Travis Salway is the newest assistant professor in the Faculty of Health Sciences. Photo courtesy of Jackie Dives.

New FHS professor aims to reduce health inequities among sexual minorities

September 05, 2019

Travis Salway, the newest assistant professor in the Faculty of Health Sciences, is a social worker and epidemiologist who investigates population health inequities from an interdisciplinary perspective.

“FHS is unique in the breadth of researchers housed under one faculty, allowing a creative and productive exchange of ideas across disciplines, methods, and paradigms,” says Salway. “It’s exciting to join a group of faculty, staff, and students who share an appreciation for investigating how social processes create health inequities and what we can do about it.”

Salway’s research focuses on three main areas:

1) Population health inequities in the context of social stigma: Salway uses a broad range of approaches (including epidemiology, qualitative research, and mixed methods) to understand how and why some socially-defined populations (e.g., sexual minority people) experience multiple, co-occurring and avoidable health disparities. Much of this research focuses on mental (e.g., suicide, anxiety) and sexual health outcomes.
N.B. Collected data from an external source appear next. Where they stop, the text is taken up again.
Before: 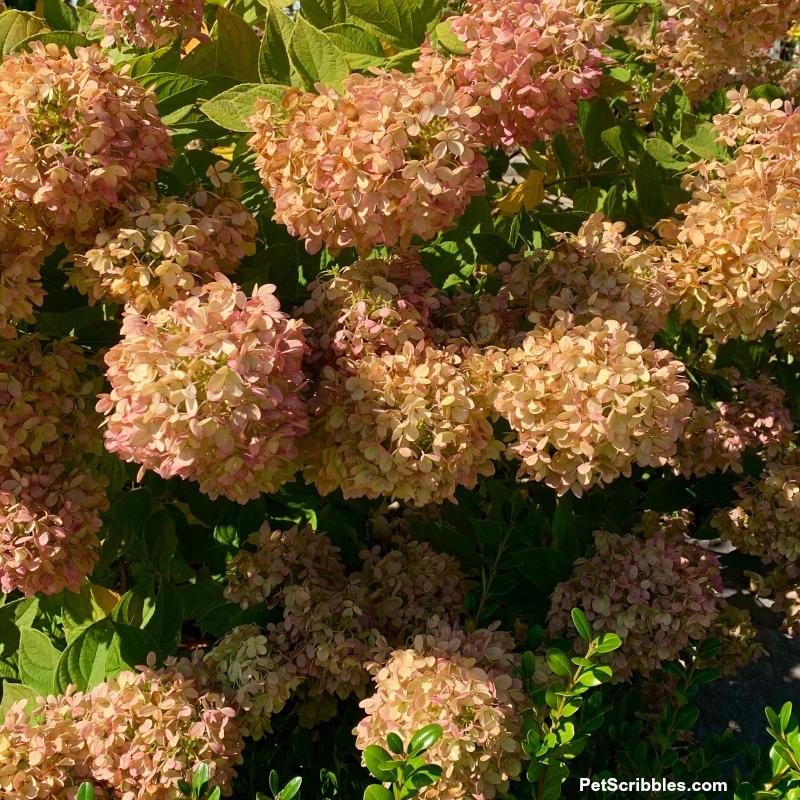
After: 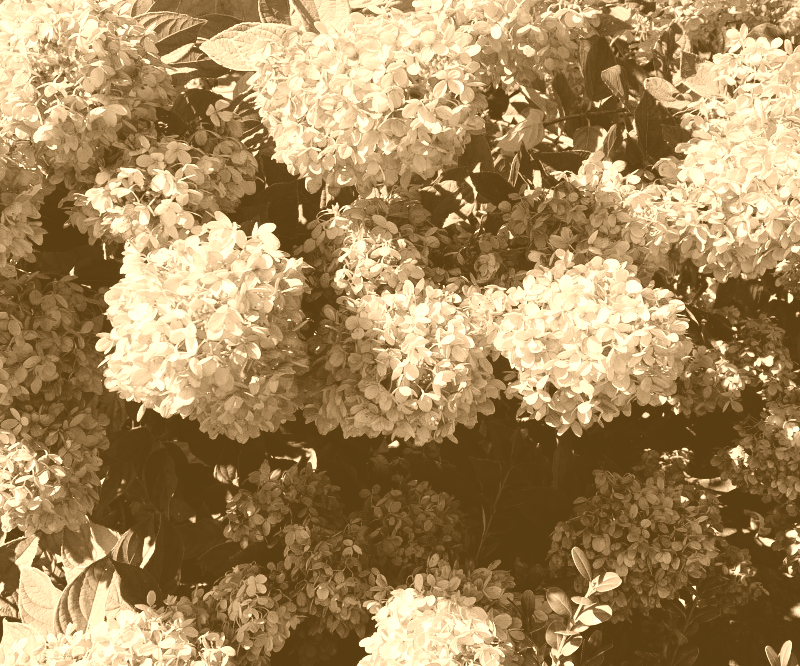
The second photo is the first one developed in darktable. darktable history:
tone equalizer: -8 EV -0.417 EV, -7 EV -0.389 EV, -6 EV -0.333 EV, -5 EV -0.222 EV, -3 EV 0.222 EV, -2 EV 0.333 EV, -1 EV 0.389 EV, +0 EV 0.417 EV, edges refinement/feathering 500, mask exposure compensation -1.57 EV, preserve details no
colorize: hue 28.8°, source mix 100%
crop: top 7.625%, bottom 8.027%
filmic rgb: black relative exposure -7.65 EV, white relative exposure 4.56 EV, hardness 3.61, contrast 1.05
2) Social epidemiologic methods in the context of stigma: In addition to causing ill health, social stigma challenges the ways in which we accurately sample and measure stigmatized populations. Therefore, Salway investigates how to characterize and correct for selection and information biases in socially relevant health research.

3) Tailored and equity-informed public health service: One consequence of stigma and stress processes is that socially stigmatized individuals may avoid or delay healthcare, or conceal information during healthcare encounters, and thereby miss opportunities for early/preventive mental healthcare. Salway works with public health and community partners to describe how public health settings (e.g., sexual health clinics) can address unmet healthcare needs of sexual minority clients. This research additionally explores the co-occurrence and interaction of sexual and mental health among sexual health service clients.

Salway’s research has resulted in an improved understanding of patterns and causes of mental health outcomes among sexual minority populations. Earlier this year, he presented this research to the Canadian House of Commons Standing Committee on Health, in the context of their historic study on LGBTQ2 Health in Canada.

His research focused on the ongoing and harmful practices of ‘conversion therapy’, or sexual orientation and gender identity change efforts (SOGICE) in Canada. He found there is a need for more data describing who, when, where, why, and how Canadian youth continue to be exposed to SOGICE. As a result, he is launching a national research project this fall, working with SOGICE survivors to better understand their health-related needs.

Salway has over 18 years of experience working with sexual minority (lesbian, gay, bisexual, queer) communities to inform and improve public health interventions. He is the co-founder and facilitator of The Roundtable: BC’s LGBTQ2S Mental Health & Substance Use Networking Space.

His training includes degrees in social work at the University of California at Berkeley (BA, 2002) and epidemiology at McGill University (MSc, 2008) and University of Toronto (PhD, 2017). Most recently, he was a postdoctoral research fellow at the University of British Columbia’s School of Population and Public Health.

He is also a Michael Smith Scholar (2019-2024) and an Affiliated Researcher/Faculty at the BC Centre for Disease Control, the Centre for Gender and Sexual Health Equity, and the Community-Based Research Centre.

Salway is looking forward to learning from his new peers, students and communities that SFU serves. “I hope to develop and nurture those relationships and offer some of my own experiences and teachings in exchange.”